---- MATERIALS PROVIDED

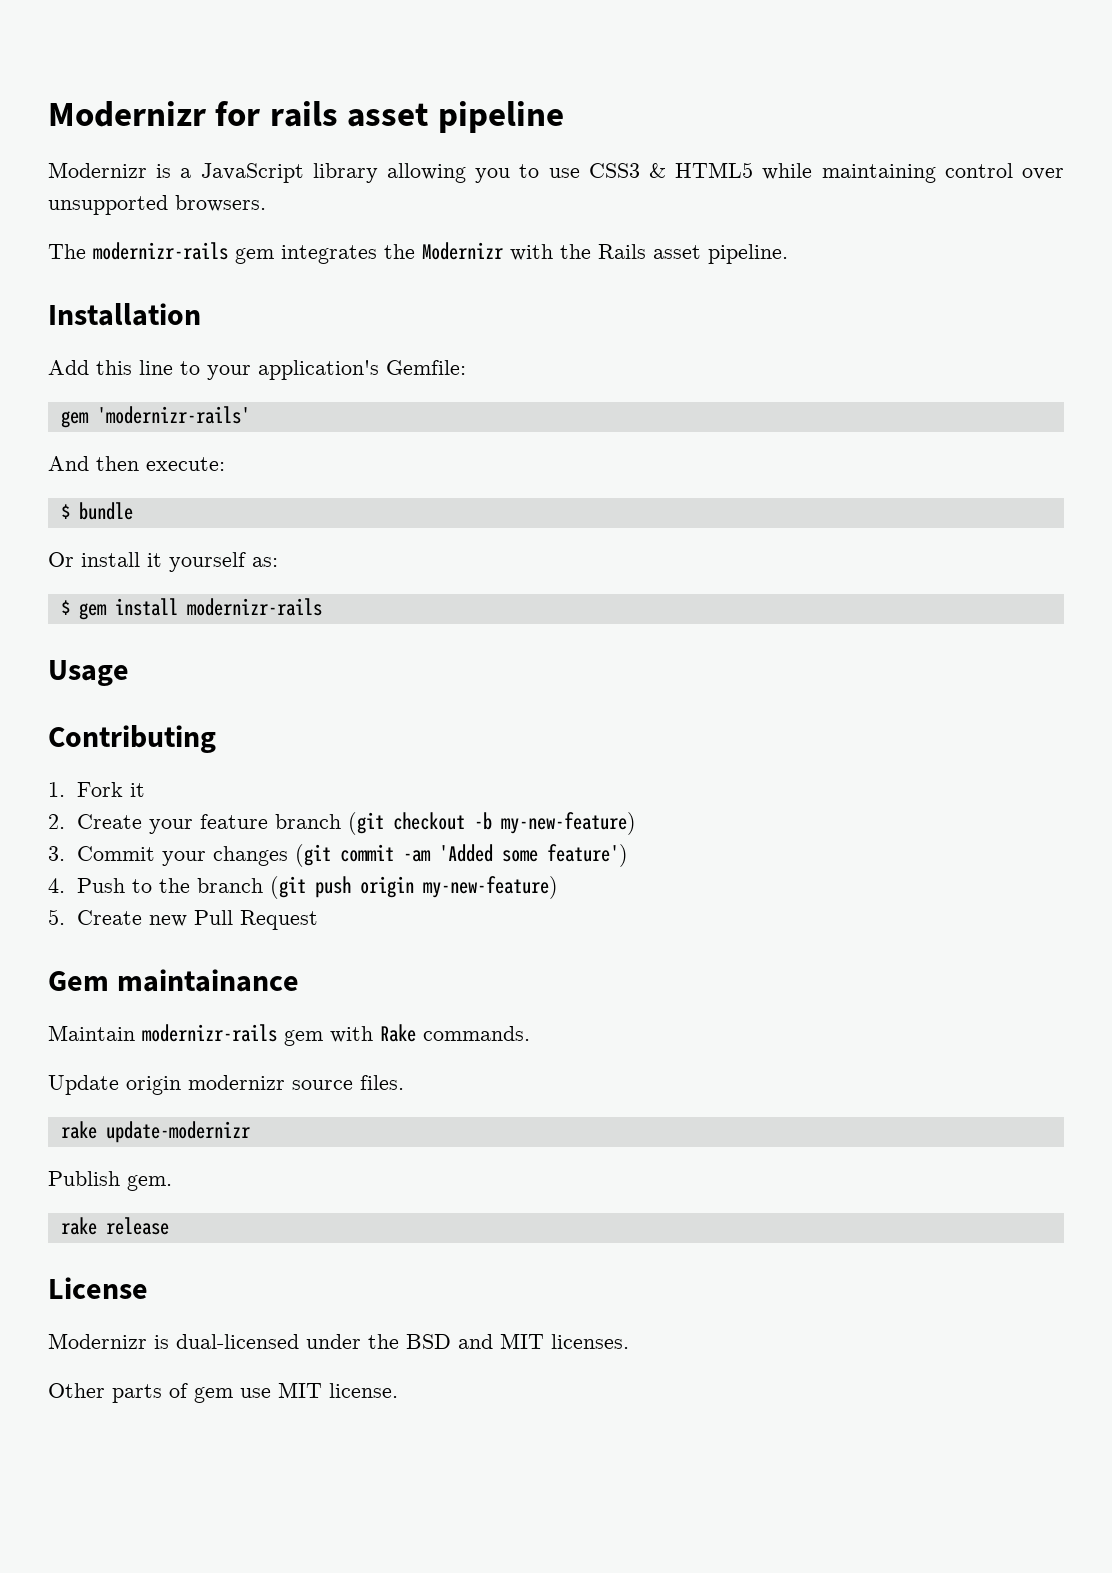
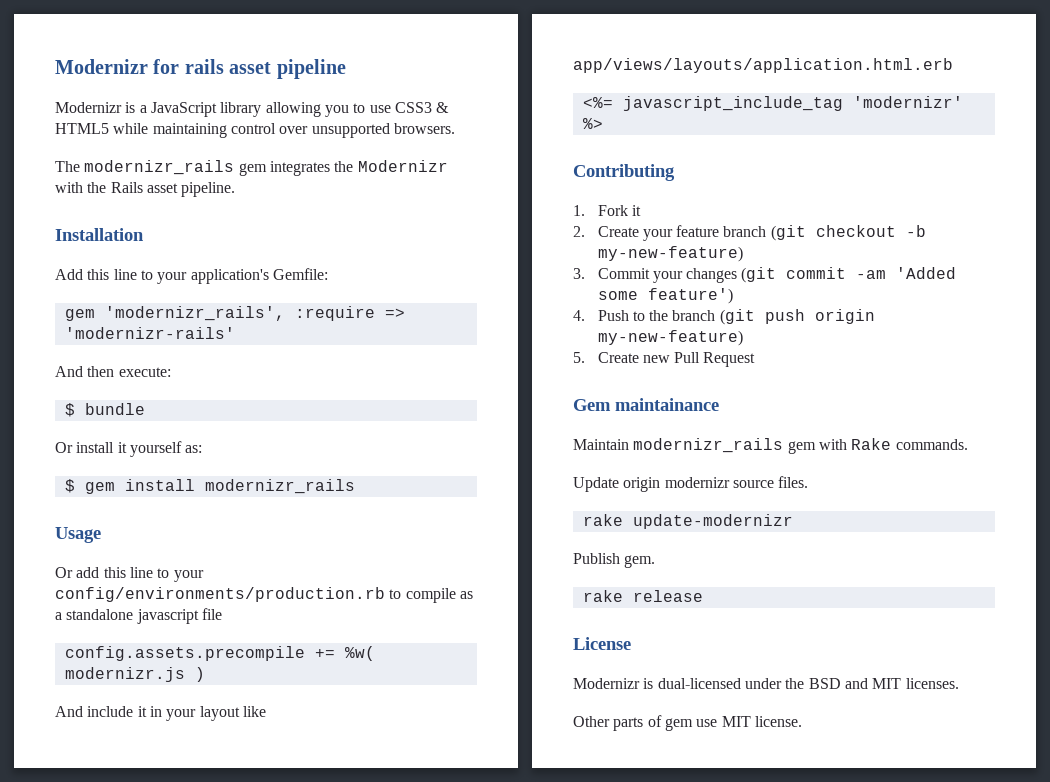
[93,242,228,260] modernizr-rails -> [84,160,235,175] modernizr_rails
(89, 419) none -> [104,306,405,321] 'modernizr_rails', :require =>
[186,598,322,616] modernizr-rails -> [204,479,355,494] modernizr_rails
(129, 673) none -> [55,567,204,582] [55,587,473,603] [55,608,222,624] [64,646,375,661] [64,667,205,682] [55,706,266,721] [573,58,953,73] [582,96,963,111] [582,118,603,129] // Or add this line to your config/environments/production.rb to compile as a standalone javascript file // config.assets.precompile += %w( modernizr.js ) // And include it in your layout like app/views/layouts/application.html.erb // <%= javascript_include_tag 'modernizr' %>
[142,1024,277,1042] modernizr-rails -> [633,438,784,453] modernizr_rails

--------
---- MATERIALS PROVIDED

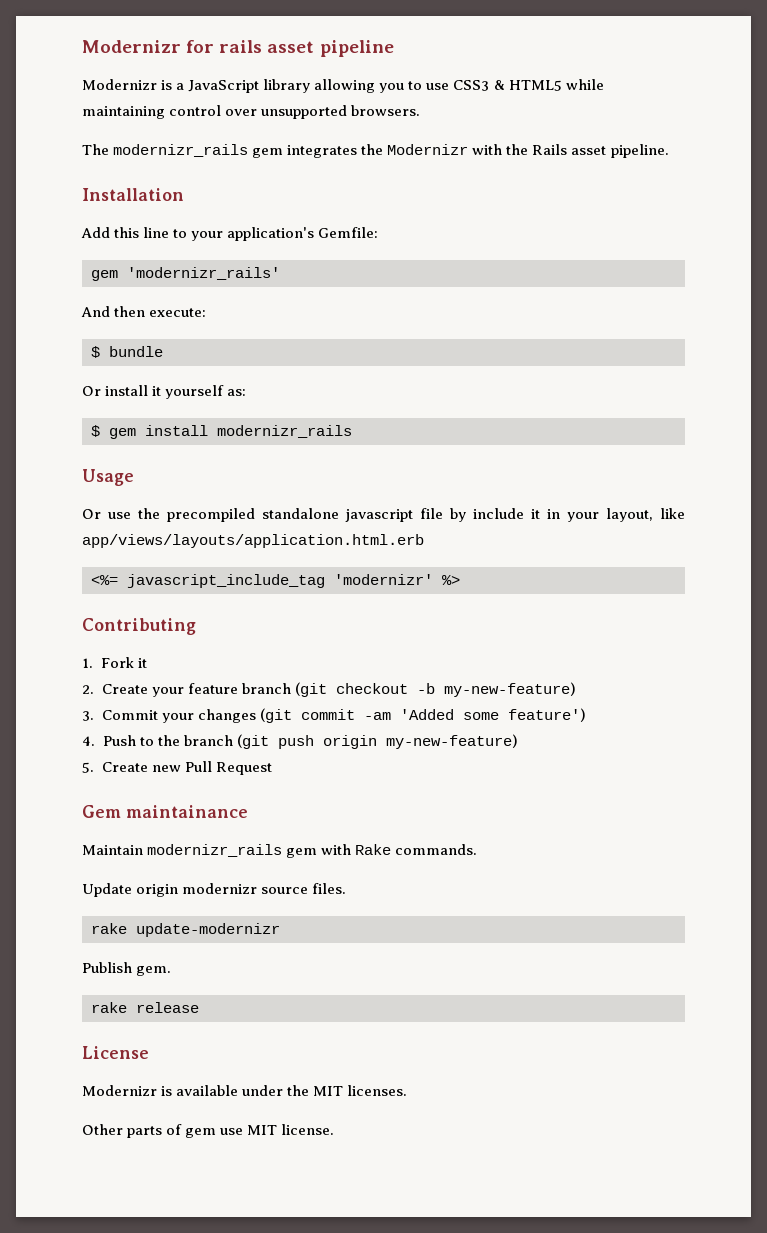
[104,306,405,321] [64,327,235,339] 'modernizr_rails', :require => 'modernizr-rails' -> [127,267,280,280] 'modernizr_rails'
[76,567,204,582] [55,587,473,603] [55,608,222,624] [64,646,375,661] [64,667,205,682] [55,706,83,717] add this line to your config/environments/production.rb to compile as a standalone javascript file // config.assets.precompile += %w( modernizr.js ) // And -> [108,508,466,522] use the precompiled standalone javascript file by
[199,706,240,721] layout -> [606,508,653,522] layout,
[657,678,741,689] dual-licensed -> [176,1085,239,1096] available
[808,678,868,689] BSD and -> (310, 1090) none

--------
---- MATERIALS PROVIDED

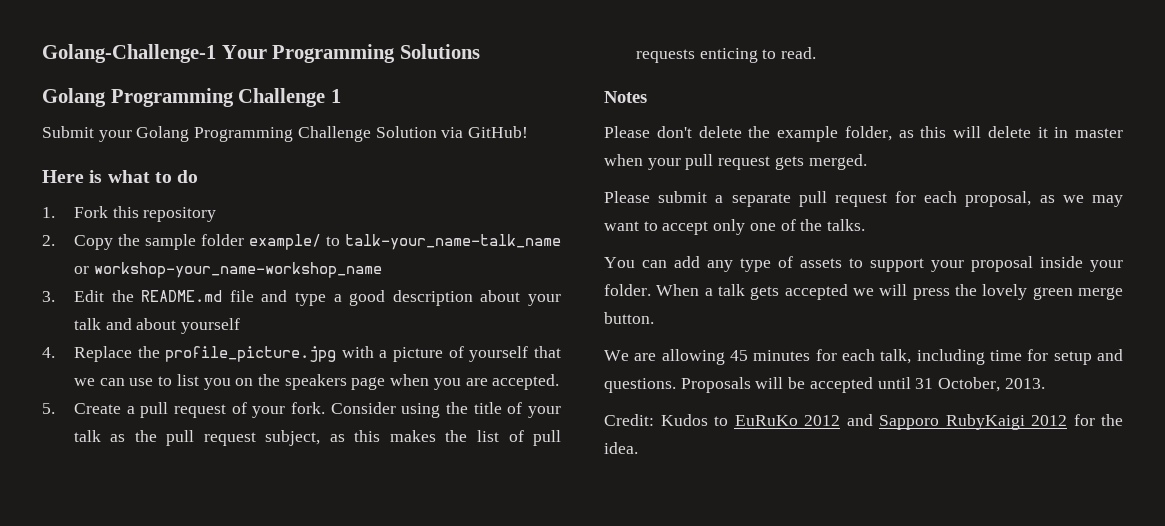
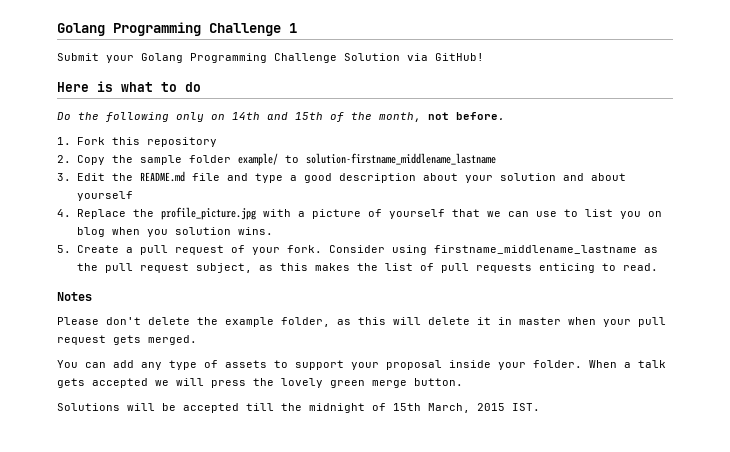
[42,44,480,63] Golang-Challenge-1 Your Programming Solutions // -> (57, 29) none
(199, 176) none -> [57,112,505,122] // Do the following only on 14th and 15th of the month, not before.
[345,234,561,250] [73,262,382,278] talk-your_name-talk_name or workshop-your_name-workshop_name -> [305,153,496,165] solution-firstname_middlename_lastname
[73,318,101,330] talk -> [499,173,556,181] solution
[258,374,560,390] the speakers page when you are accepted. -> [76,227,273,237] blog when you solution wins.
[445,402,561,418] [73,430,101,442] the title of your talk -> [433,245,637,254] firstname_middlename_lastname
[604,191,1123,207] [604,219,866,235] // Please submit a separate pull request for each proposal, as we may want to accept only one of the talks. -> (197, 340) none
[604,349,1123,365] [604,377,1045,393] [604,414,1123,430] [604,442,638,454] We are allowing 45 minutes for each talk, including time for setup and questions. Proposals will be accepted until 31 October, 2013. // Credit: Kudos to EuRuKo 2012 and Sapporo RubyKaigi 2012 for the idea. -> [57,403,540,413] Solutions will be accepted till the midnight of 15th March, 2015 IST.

--------

Find each line in the listing above that contains "require", and copy that line.

(89, 419) none -> [104,306,405,321] 'modernizr_rails', :require =>
[104,306,405,321] [64,327,235,339] 'modernizr_rails', :require => 'modernizr-rails' -> [127,267,280,280] 'modernizr_rails'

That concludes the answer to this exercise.